### [YOUR ASSIGNMENT]
Without the pictures, restate all of the data below word for word.

### [SUPPLIED MATERIAL]

▬▬▬

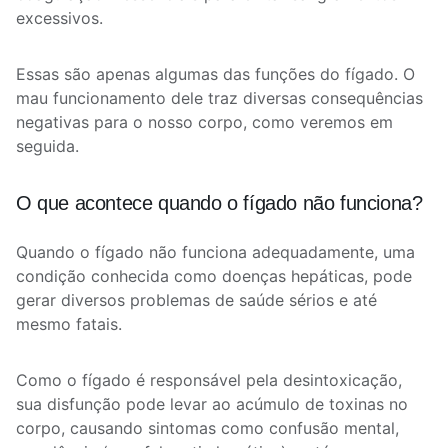
excessivos.
Essas são apenas algumas das funções do fígado. O
mau funcionamento dele traz diversas consequências
negativas para o nosso corpo, como veremos em
seguida.
O que acontece quando o fígado não funciona?
Quando o fígado não funciona adequadamente, uma
condição conhecida como doenças hepáticas, pode
gerar diversos problemas de saúde sérios e até
mesmo fatais.
Como o fígado é responsável pela desintoxicação,
sua disfunção pode levar ao acúmulo de toxinas no
corpo, causando sintomas como confusão mental,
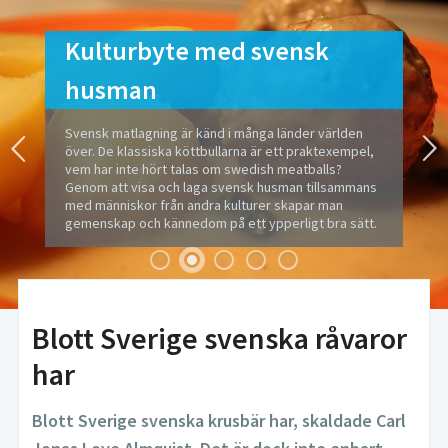
Kulturbyte med svensk
husman
Svensk matlagning är känd i många länder världen
över. De klassiska köttbullarna är ett praktexempel,
vem har inte hört talas om swedish meatballs?
Genom att visa och laga svensk husman tillsammans
med människor från andra kulturer skapar man
gemenskap och kännedom på ett ypperligt bra sätt.
Blott Sverige svenska råvaror
har
Blott Sverige svenska krusbär har, skaldade Carl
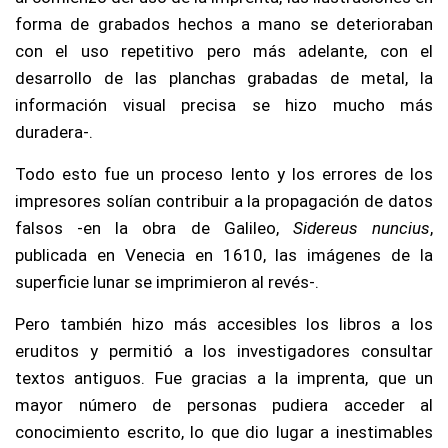
forma de grabados hechos a mano se deterioraban
con el uso repetitivo pero más adelante, con el
desarrollo de las planchas grabadas de metal, la
información visual precisa se hizo mucho más
duradera-.
Todo esto fue un proceso lento y los errores de los
impresores solían contribuir a la propagación de datos
falsos -en la obra de Galileo,
Sidereus nuncius
,
publicada en Venecia en 1610, las imágenes de la
superficie lunar se imprimieron al revés-.
Pero también hizo más accesibles los libros a los
eruditos y permitió a los investigadores consultar
textos antiguos. Fue gracias a la imprenta, que un
mayor número de personas pudiera acceder al
conocimiento escrito, lo que dio lugar a inestimables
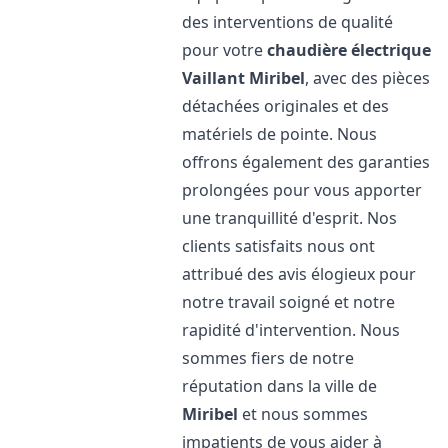
des interventions de qualité
pour votre
chaudière électrique
Vaillant
Miribel
, avec des pièces
détachées originales et des
matériels de pointe. Nous
offrons également des garanties
prolongées pour vous apporter
une tranquillité d'esprit. Nos
clients satisfaits nous ont
attribué des avis élogieux pour
notre travail soigné et notre
rapidité d'intervention. Nous
sommes fiers de notre
réputation dans la ville de
Miribel
et nous sommes
impatients de vous aider à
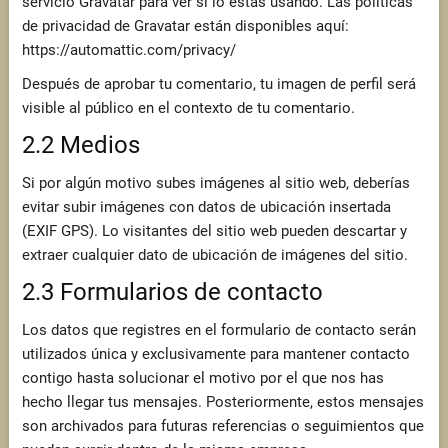
servicio Gravatar para ver si lo estás usando. Las políticas
de privacidad de Gravatar están disponibles aquí:
https://automattic.com/privacy/
Después de aprobar tu comentario, tu imagen de perfil será
visible al público en el contexto de tu comentario.
2.2 Medios
Si por algún motivo subes imágenes al sitio web, deberías
evitar subir imágenes con datos de ubicación insertada
(EXIF GPS). Lo visitantes del sitio web pueden descartar y
extraer cualquier dato de ubicación de imágenes del sitio.
2.3 Formularios de contacto
Los datos que registres en el formulario de contacto serán
utilizados única y exclusivamente para mantener contacto
contigo hasta solucionar el motivo por el que nos has
hecho llegar tus mensajes. Posteriormente, estos mensajes
son archivados para futuras referencias o seguimientos que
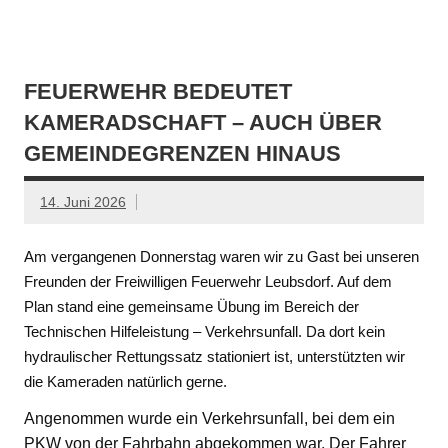
FEUERWEHR BEDEUTET
KAMERADSCHAFT – AUCH ÜBER
GEMEINDEGRENZEN HINAUS
14. Juni 2026
Am vergangenen Donnerstag waren wir zu Gast bei unseren
Freunden der Freiwilligen Feuerwehr Leubsdorf. Auf dem
Plan stand eine gemeinsame Übung im Bereich der
Technischen Hilfeleistung – Verkehrsunfall. Da dort kein
hydraulischer Rettungssatz stationiert ist, unterstützten wir
die Kameraden natürlich gerne.
Angenommen wurde ein Verkehrsunfall, bei dem ein
PKW von der Fahrbahn abgekommen war. Der Fahrer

▬▬▬

### [RESULT]
excessivos.
Essas são apenas algumas das funções do fígado. O
mau funcionamento dele traz diversas consequências
negativas para o nosso corpo, como veremos em
seguida.
O que acontece quando o fígado não funciona?
Quando o fígado não funciona adequadamente, uma
condição conhecida como doenças hepáticas, pode
gerar diversos problemas de saúde sérios e até
mesmo fatais.
Como o fígado é responsável pela desintoxicação,
sua disfunção pode levar ao acúmulo de toxinas no
corpo, causando sintomas como confusão mental,
Kulturbyte med svensk
husman
Svensk matlagning är känd i många länder världen
över. De klassiska köttbullarna är ett praktexempel,
vem har inte hört talas om swedish meatballs?
Genom att visa och laga svensk husman tillsammans
med människor från andra kulturer skapar man
gemenskap och kännedom på ett ypperligt bra sätt.
Blott Sverige svenska råvaror
har
Blott Sverige svenska krusbär har, skaldade Carl
forma de grabados hechos a mano se deterioraban
con el uso repetitivo pero más adelante, con el
desarrollo de las planchas grabadas de metal, la
información visual precisa se hizo mucho más
duradera-.
Todo esto fue un proceso lento y los errores de los
impresores solían contribuir a la propagación de datos
falsos -en la obra de Galileo,
Sidereus nuncius
,
publicada en Venecia en 1610, las imágenes de la
superficie lunar se imprimieron al revés-.
Pero también hizo más accesibles los libros a los
eruditos y permitió a los investigadores consultar
textos antiguos. Fue gracias a la imprenta, que un
mayor número de personas pudiera acceder al
conocimiento escrito, lo que dio lugar a inestimables
des interventions de qualité
pour votre
chaudière électrique
Vaillant
Miribel
, avec des pièces
détachées originales et des
matériels de pointe. Nous
offrons également des garanties
prolongées pour vous apporter
une tranquillité d'esprit. Nos
clients satisfaits nous ont
attribué des avis élogieux pour
notre travail soigné et notre
rapidité d'intervention. Nous
sommes fiers de notre
réputation dans la ville de
Miribel
et nous sommes
impatients de vous aider à
servicio Gravatar para ver si lo estás usando. Las políticas
de privacidad de Gravatar están disponibles aquí:
https://automattic.com/privacy/
Después de aprobar tu comentario, tu imagen de perfil será
visible al público en el contexto de tu comentario.
2.2 Medios
Si por algún motivo subes imágenes al sitio web, deberías
evitar subir imágenes con datos de ubicación insertada
(EXIF GPS). Lo visitantes del sitio web pueden descartar y
extraer cualquier dato de ubicación de imágenes del sitio.
2.3 Formularios de contacto
Los datos que registres en el formulario de contacto serán
utilizados única y exclusivamente para mantener contacto
contigo hasta solucionar el motivo por el que nos has
hecho llegar tus mensajes. Posteriormente, estos mensajes
son archivados para futuras referencias o seguimientos que
FEUERWEHR BEDEUTET
KAMERADSCHAFT – AUCH ÜBER
GEMEINDEGRENZEN HINAUS
14. Juni 2026
Am vergangenen Donnerstag waren wir zu Gast bei unseren
Freunden der Freiwilligen Feuerwehr Leubsdorf. Auf dem
Plan stand eine gemeinsame Übung im Bereich der
Technischen Hilfeleistung – Verkehrsunfall. Da dort kein
hydraulischer Rettungssatz stationiert ist, unterstützten wir
die Kameraden natürlich gerne.
Angenommen wurde ein Verkehrsunfall, bei dem ein
PKW von der Fahrbahn abgekommen war. Der Fahrer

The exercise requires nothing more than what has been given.